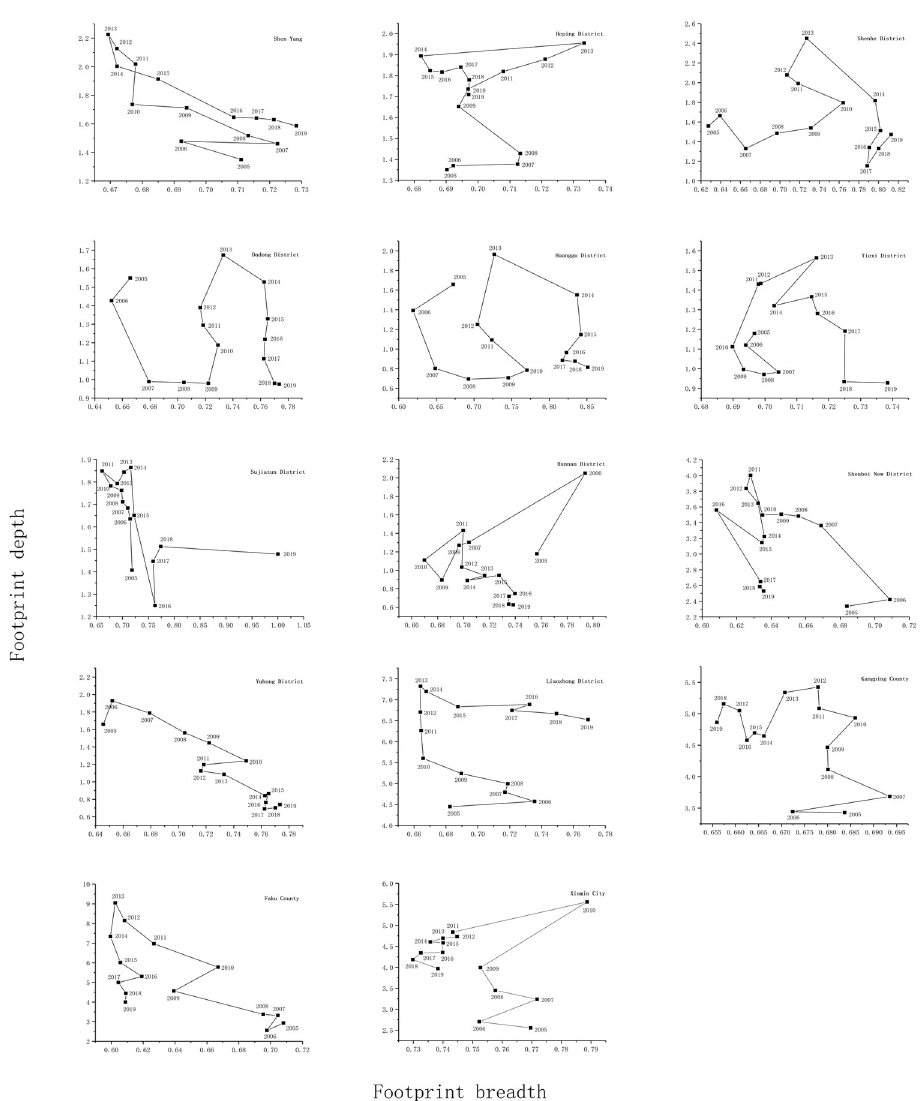
Fig 4. Time series of the relationship between footprint breadth and footprint depth in Shenyang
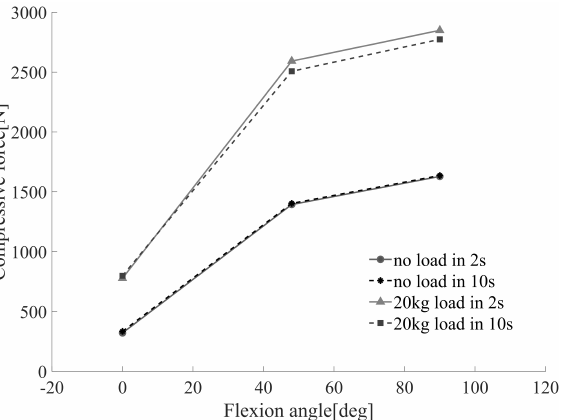
Figure 6. Compressive force (CF) estimated by CF simulator at 0 ◦ , 48 ◦ , and 90 ◦ with and without a 20 kg external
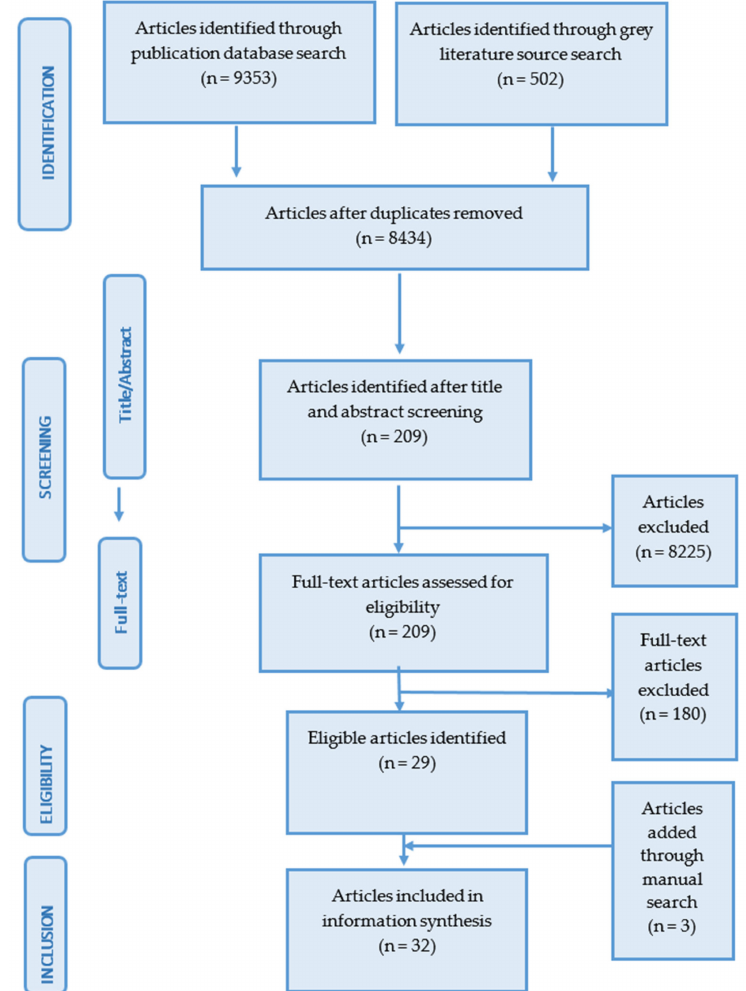
Figure 1. Search and screening steps for this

· · · · ·

### EXERCISE AIM
In the listing above, retype exactly, and only, the lines from the one containing "Figure 6. Compressive" through the last line, both included. Omit the pictures.

### YOUR SOLUTION
Figure 6. Compressive force (CF) estimated by CF simulator at 0 ◦ , 48 ◦ , and 90 ◦ with and without a 20 kg external
Figure 1. Search and screening steps for this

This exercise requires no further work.